The Company promptly sought legal advice and was told that they could either:
- Repossess and sell the goods supplied, and lodge a claim for any shortfall as an unsecured creditor;
- Value the goods and claim as an unsecured creditor for any expected shortfall; or
- Surrender the security and lodge a claim for the whole debt as an unsecured creditor.
They discovered that the goods they had supplied had actually already been incorporated into finished items, and attempts at repossessing them would probably do more harm than good. They decided to make a claim as an unsecured creditor.
Fortunately for the Company, the liquidator obtained a good price for the stock in the customer’s warehouses, and they were eventually able to recover the debt claimed.
There are two key lessons in this for anyone who supplies good on credit, or any other creditor:
1. Have sound terms of trade … and register your security interest
If you have a registered security interest, you will have the option of repossessing the goods if the company goes into liquidation. However, there are some priority rules around registered security interests, and it pays to get advice before you take this step.
One step you can take to ensure, as far as possible, that your security interest takes priority over other creditors is to get advice on drafting sound terms of trade.

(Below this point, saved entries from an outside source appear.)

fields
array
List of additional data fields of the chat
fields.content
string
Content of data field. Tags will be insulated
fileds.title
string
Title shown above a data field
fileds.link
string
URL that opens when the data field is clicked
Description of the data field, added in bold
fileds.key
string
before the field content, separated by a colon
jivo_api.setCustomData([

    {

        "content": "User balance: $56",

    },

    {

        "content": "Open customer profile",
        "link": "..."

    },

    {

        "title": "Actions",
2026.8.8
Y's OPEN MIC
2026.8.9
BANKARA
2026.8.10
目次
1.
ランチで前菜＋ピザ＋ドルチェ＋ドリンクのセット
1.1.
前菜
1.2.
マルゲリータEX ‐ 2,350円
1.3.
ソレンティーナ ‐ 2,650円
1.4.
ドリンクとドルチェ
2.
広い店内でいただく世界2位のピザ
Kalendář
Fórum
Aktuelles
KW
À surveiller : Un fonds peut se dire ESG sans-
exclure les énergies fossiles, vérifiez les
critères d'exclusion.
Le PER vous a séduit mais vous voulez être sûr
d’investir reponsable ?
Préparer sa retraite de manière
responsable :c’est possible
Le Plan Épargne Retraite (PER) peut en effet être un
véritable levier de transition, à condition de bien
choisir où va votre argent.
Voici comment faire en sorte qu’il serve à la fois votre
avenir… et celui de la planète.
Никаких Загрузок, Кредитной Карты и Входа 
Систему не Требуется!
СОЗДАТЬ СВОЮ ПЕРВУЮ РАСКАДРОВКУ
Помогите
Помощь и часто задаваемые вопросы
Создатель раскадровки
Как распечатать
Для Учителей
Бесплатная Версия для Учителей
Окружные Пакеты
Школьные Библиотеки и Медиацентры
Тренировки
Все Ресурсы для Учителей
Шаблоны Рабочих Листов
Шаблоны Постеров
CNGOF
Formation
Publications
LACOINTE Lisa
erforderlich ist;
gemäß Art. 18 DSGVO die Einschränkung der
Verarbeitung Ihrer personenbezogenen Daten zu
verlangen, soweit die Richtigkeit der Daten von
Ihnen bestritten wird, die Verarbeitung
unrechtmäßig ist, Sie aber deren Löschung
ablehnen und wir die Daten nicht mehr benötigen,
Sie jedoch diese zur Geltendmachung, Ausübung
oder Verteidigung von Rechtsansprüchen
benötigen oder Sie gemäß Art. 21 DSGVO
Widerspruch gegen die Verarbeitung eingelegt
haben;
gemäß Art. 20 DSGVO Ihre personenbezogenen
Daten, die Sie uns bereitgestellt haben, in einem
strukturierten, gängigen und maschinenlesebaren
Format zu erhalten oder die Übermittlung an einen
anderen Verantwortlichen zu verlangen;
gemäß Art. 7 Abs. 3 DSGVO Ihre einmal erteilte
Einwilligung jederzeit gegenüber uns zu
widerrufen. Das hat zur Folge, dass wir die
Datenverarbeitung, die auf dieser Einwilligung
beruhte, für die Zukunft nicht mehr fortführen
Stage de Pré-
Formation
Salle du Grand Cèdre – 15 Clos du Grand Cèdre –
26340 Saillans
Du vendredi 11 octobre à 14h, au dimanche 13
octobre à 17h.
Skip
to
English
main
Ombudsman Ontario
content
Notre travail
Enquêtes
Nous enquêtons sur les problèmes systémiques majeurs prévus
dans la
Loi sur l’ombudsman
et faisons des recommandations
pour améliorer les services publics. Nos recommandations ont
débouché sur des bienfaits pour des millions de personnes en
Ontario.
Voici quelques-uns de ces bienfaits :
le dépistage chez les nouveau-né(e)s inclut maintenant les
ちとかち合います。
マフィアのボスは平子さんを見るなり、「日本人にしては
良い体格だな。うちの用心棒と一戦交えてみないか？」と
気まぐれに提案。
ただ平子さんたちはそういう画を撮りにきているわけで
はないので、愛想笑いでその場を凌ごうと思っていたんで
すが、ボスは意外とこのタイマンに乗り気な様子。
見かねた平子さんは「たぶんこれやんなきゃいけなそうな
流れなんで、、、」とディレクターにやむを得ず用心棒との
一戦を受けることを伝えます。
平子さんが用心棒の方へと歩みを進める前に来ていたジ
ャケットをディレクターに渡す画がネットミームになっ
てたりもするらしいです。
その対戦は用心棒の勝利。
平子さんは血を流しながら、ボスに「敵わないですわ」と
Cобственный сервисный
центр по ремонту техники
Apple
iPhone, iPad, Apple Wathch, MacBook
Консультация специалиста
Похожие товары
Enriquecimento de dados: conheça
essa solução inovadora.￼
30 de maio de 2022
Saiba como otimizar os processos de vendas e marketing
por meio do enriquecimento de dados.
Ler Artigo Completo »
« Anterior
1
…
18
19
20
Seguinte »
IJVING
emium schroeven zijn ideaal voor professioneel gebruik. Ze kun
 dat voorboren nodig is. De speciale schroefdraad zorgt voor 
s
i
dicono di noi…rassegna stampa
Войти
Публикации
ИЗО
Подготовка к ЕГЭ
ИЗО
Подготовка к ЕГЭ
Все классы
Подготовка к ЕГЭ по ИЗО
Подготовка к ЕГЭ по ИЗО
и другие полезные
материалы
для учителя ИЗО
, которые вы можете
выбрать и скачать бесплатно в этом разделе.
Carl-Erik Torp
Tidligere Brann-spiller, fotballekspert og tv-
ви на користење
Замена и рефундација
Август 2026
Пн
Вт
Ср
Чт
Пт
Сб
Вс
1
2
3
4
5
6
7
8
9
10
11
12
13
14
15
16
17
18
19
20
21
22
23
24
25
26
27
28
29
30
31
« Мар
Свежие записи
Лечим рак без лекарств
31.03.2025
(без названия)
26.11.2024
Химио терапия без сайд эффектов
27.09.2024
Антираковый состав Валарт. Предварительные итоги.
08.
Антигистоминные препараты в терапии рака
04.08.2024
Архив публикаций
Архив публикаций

In this case, for instance, the Company included a ‘retention of title’ clause in their terms of trade, which would have given them security interest priority over ‘general’ security interests if they sought to enforce it.
2. Get advice …
If you are notified that your debtor is going into liquidation, it is important to get advice as soon as possible. Even if you have a registered security interest, immediate repossession may not be the best option (as in the above case). It is important that you talk through your options with professionals experienced in this area.